Touched inside and out with toasted coconut, they had a lot going for them. A bite for breakfast, a quick pick me up snack or a nice late night treat before climbing under piles of blankets, they fill in all parts of your day with a compliment for your tummy. Follow the link to Kate’s blog ( I know! Another Kate! ) for the original recipe. I doctored mine up to utilize what I had on hand for my version.

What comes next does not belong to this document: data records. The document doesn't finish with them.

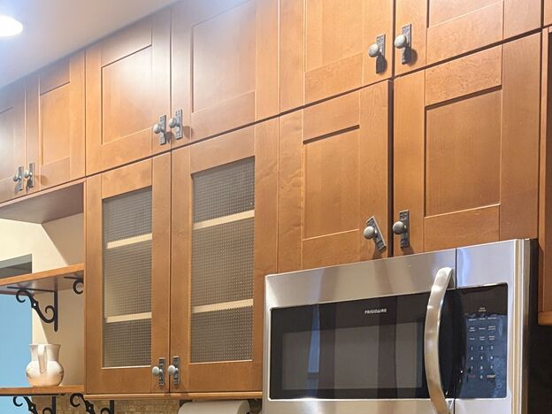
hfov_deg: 31.2
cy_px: 421
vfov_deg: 23.3
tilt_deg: -0.7
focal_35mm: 60
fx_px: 957
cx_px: 99
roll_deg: +0.2
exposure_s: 1/60
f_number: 1.6
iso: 500
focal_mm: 5.96
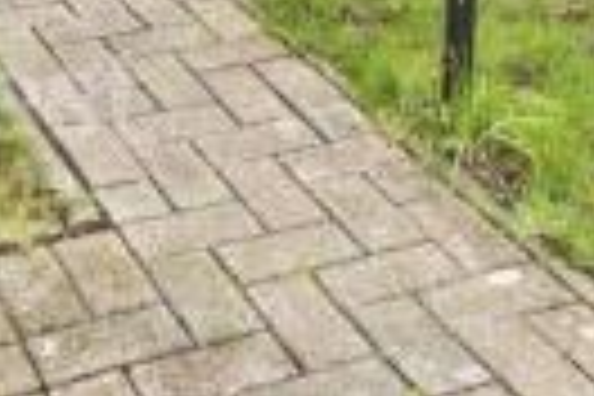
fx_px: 1468
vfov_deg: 12.1
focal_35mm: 89
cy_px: -578
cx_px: 133
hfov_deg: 22.6
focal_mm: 12
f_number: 8
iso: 160
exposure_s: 1/60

Whole Wheat Muffins with Quinoa and Squash
2 c. whole wheat flour
1-1/2 c. cooked quinoa
1/2 c. pure maple syrup
2 t. baking powder
1 t. baking soda
1 t. ground cinnamon
1/2 t. ground nutmeg
1/4 t. ground allspice
1/2 t. sea salt
1 c. cooked butternut squash
3/4 c. buttermilk
3 T. oil
1 t. vanilla extract
1/2 c. shredded coconut, toasted
Preheat oven to 375 and spray muffin pans, or line with paper. You will get approximately 18 muffins.
To cook quinoa- measure one cup of water in a saucepan and place over medium burner. Rinse 1/2 cup of quinoa in a wire strainer under cold running water, shaking to rinse thoroughly. Place quinoa in saucepan and bring to a boil. Reduce heat, cover and simmer about 10-15 minutes until all the water is absorbed. Remove pan from heat and let stand for 10 minutes, then scrape cooked quinoa onto a plate and spread out to cool.
When cooled, measure flour and quinoa into a large bowl. With your hands, gently toss together until blended, and quinoa appears the size of tapioca pearls. Add in baking powder, soda, spices and salt and mix thoroughly.
In another bowl, measure buttermilk, then whisk in syrup, egg, squash, oil and vanilla. Whisk together, then add to dry ingredients with coconut. Using a rubber spatula, gently fold ingredients together until incorporated. Do not overmix. Scoop into muffin tins, about 2/3 full and bake for 15-18 minutes, or until tops are browned and spring back when touched. Allow to cool in muffin pans for 15 minutes or so, then turn out onto wire racks to cool completely.
And without even realizing it, I’m more than halfway through NaBloPoMo, or National Blog Posting Month. It’s proven to be way easier than I anticipated, but with 4-1/2 years of archives to wander through and re-introduce, I’m never at a loss for material.